Wie viel Netzt steckt im Rücktritt von Karl-Theodor zu Guttenberg? Fast noch interessanter als diese Frage erscheint, was danach passiert. Kurz nachdem der beliebteste, jungdynamische und kopieraffine Politiker zurück getreten ist und damit die Hoffnungen vieler konservativer und nicht so konservativer Bürger enttäuscht hat, entsteht im Netz eine Dynamik, die man so bisher noch nicht gekannt hat. Nicht einmal 24 Stunden nach dem Rücktritt von Karl-Theodor zu Guttenberg hat eine Gruppe mit dem ebenso wenig kreativen wie zielführenden Titel „Wir wollen Guttenberg zurück“ mehr als 300.000 Befürworter gesammelt. Und während man noch bei der ersten „ProGuttenberg„-Gruppe Vermutungen anstellen konnte, es handle sich hier um eine gekaufte „Anschubsfinanzierung“, kann man diese Unterstellungen hier fast ausschließen. Zu gering ist die Wahrscheinlichkeit, etwas derartig schnell zu organisieren und zu finanzieren. Das Netz bewegt sich schneller.

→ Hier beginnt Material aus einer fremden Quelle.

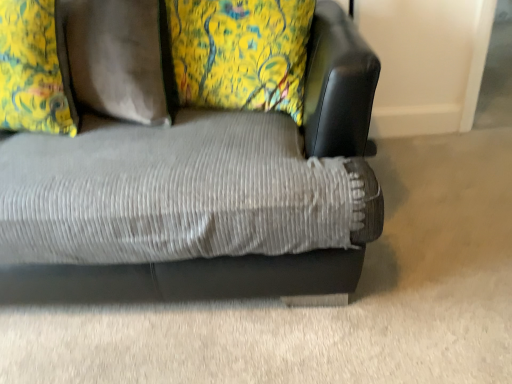
What do you see at coordinates (34, 69) in the screenshot? I see `floral fabric pillow at upper left` at bounding box center [34, 69].

Based on the photo, what is the approximate width of floral fabric pillow at upper left?

floral fabric pillow at upper left is 22.68 centimeters in width.

In order to face corduroy fabric couch at center, should I rotate leftwards or rightwards?

You should rotate left by 18.251 degrees.

Describe the element at coordinates (337, 85) in the screenshot. I see `black leather swivel chair at upper right` at that location.

Where is `floral fabric pillow at upper left`? The height and width of the screenshot is (384, 512). floral fabric pillow at upper left is located at coordinates (34, 69).

From a real-world perspective, is black leather swivel chair at upper right under floral fabric pillow at upper left?

Indeed, from a real-world perspective, black leather swivel chair at upper right is positioned beneath floral fabric pillow at upper left.

From the picture: Between black leather swivel chair at upper right and floral fabric pillow at upper left, which one is positioned in front?

floral fabric pillow at upper left is in front.

Is there a large distance between black leather swivel chair at upper right and floral fabric pillow at upper left?

That's not correct — black leather swivel chair at upper right is a little close to floral fabric pillow at upper left.

From the image's perspective, is black leather swivel chair at upper right above corduroy fabric couch at center?

Correct, black leather swivel chair at upper right appears higher than corduroy fabric couch at center in the image.

How much distance is there between black leather swivel chair at upper right and corduroy fabric couch at center?

8.05 inches.

Would you say corduroy fabric couch at center is part of black leather swivel chair at upper right's contents?

Definitely not — corduroy fabric couch at center is not inside black leather swivel chair at upper right.

From the image's perspective, does corduroy fabric couch at center appear lower than floral fabric pillow at upper left?

→ Yes, from the image's perspective, corduroy fabric couch at center is beneath floral fabric pillow at upper left.

Is point (342, 285) positioned after point (55, 122)?

No, it is not.

Find the location of `studio couch directly beneath the floral fabric pillow at upper left (from a real-world perspective)`. studio couch directly beneath the floral fabric pillow at upper left (from a real-world perspective) is located at coordinates (202, 276).

Would you say corduroy fabric couch at center is outside black leather swivel chair at upper right?

corduroy fabric couch at center lies outside black leather swivel chair at upper right's area.

How different are the orientations of corduroy fabric couch at center and black leather swivel chair at upper right in degrees?

The angular difference between corduroy fabric couch at center and black leather swivel chair at upper right is 0.649 degrees.

Which is behind, corduroy fabric couch at center or black leather swivel chair at upper right?

black leather swivel chair at upper right is more distant.

From a real-world perspective, which object rests below the other?

From a 3D spatial view, corduroy fabric couch at center is below.

Who is smaller, floral fabric pillow at upper left or black leather swivel chair at upper right?

With smaller size is black leather swivel chair at upper right.

From the picture: Between floral fabric pillow at upper left and black leather swivel chair at upper right, which one has more height?

black leather swivel chair at upper right is taller.

Could you tell me if floral fabric pillow at upper left is turned towards black leather swivel chair at upper right?

No, floral fabric pillow at upper left is not oriented towards black leather swivel chair at upper right.

From a real-world perspective, is floral fabric pillow at upper left physically below black leather swivel chair at upper right?

No, from a real-world perspective, floral fabric pillow at upper left is not under black leather swivel chair at upper right.

Which is behind, point (66, 90) or point (135, 276)?

The point (66, 90) is behind.

Is floral fabric pillow at upper left wider than corduroy fabric couch at center?

No, floral fabric pillow at upper left is not wider than corduroy fabric couch at center.

Is corduroy fabric couch at center completely or partially inside floral fabric pillow at upper left?

No, corduroy fabric couch at center is located outside of floral fabric pillow at upper left.

Considering the relative sizes of floral fabric pillow at upper left and corduroy fabric couch at center in the image provided, is floral fabric pillow at upper left smaller than corduroy fabric couch at center?

Yes, floral fabric pillow at upper left is smaller than corduroy fabric couch at center.

Image resolution: width=512 pixels, height=384 pixels. Identify the location of swivel chair on the right of the floral fabric pillow at upper left. (337, 85).

Where is `studio couch located underneath the black leather swivel chair at upper right (from a real-world perspective)`? studio couch located underneath the black leather swivel chair at upper right (from a real-world perspective) is located at coordinates (202, 276).

From the image, which object appears to be nearer to floral fabric pillow at upper left, corduroy fabric couch at center or black leather swivel chair at upper right?

corduroy fabric couch at center is closer to floral fabric pillow at upper left.

From the image, which object appears to be farther from black leather swivel chair at upper right, floral fabric pillow at upper left or corduroy fabric couch at center?

Based on the image, floral fabric pillow at upper left appears to be further to black leather swivel chair at upper right.

Looking at this image, from the image, which object appears to be nearer to floral fabric pillow at upper left, black leather swivel chair at upper right or corduroy fabric couch at center?

Among the two, corduroy fabric couch at center is located nearer to floral fabric pillow at upper left.

Consider the image. Estimate the real-world distances between objects in this image. Which object is further from corduroy fabric couch at center, floral fabric pillow at upper left or black leather swivel chair at upper right?

The object further to corduroy fabric couch at center is floral fabric pillow at upper left.

Estimate the real-world distances between objects in this image. Which object is closer to corduroy fabric couch at center, black leather swivel chair at upper right or floral fabric pillow at upper left?

Based on the image, black leather swivel chair at upper right appears to be nearer to corduroy fabric couch at center.

From the image, which object appears to be farther from black leather swivel chair at upper right, corduroy fabric couch at center or floral fabric pillow at upper left?

floral fabric pillow at upper left is positioned further to the anchor black leather swivel chair at upper right.

Identify the location of studio couch located between floral fabric pillow at upper left and black leather swivel chair at upper right in the left-right direction. (202, 276).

Warum aber ist das interessant? Weil die größte, je im deutschsprachigen Internet stattgefundene, digitale soziale Bewegung gerade vor aller Augen entsteht. Und weil sie keinen Sinn hat. Während die Studentenproteste 2009 als klare Solidaritätserklärung an Studierende im ganzen Land gesandt wurden, die sich für bessere Studienbedingungen einsetzten, ist die Forderung dieser mehr als 300.000 so schlicht wie unmöglich: Wir wollen Guttenberg zurück. Am liebsten sofort. Ab morgen um 8 Uhr wieder im Bendlerblock?
Niemand weiß, ob Guttenberg noch einmal wiederkommt – viele Zeichen sprechen dafür. Wenn er nicht in der Privatwirtschaft mit mehreren Hunderttausenden geködert und mit einem großen Eckbüro verwöhnt wird? Wer weiß, vielleicht hat er ja 2019 sein eigenes Kabinett? Aber selbst wenn aus den 300.000 noch 500.000 werden: Kurzfristig werden sie nichts bewegen können. Ist die Bewegung vielleicht gerade deshalb so erfolgreich, weil sie keine Aktion erfordert. Vielleicht ist sie die digitale Repräsentation der vorm Haus wehenden Flaggen des Lieblings-Vereins. Flagge zeigen, ohne aktiv werden zu müssen. Ist das das Erfolgrezept für digitale Bewegungen?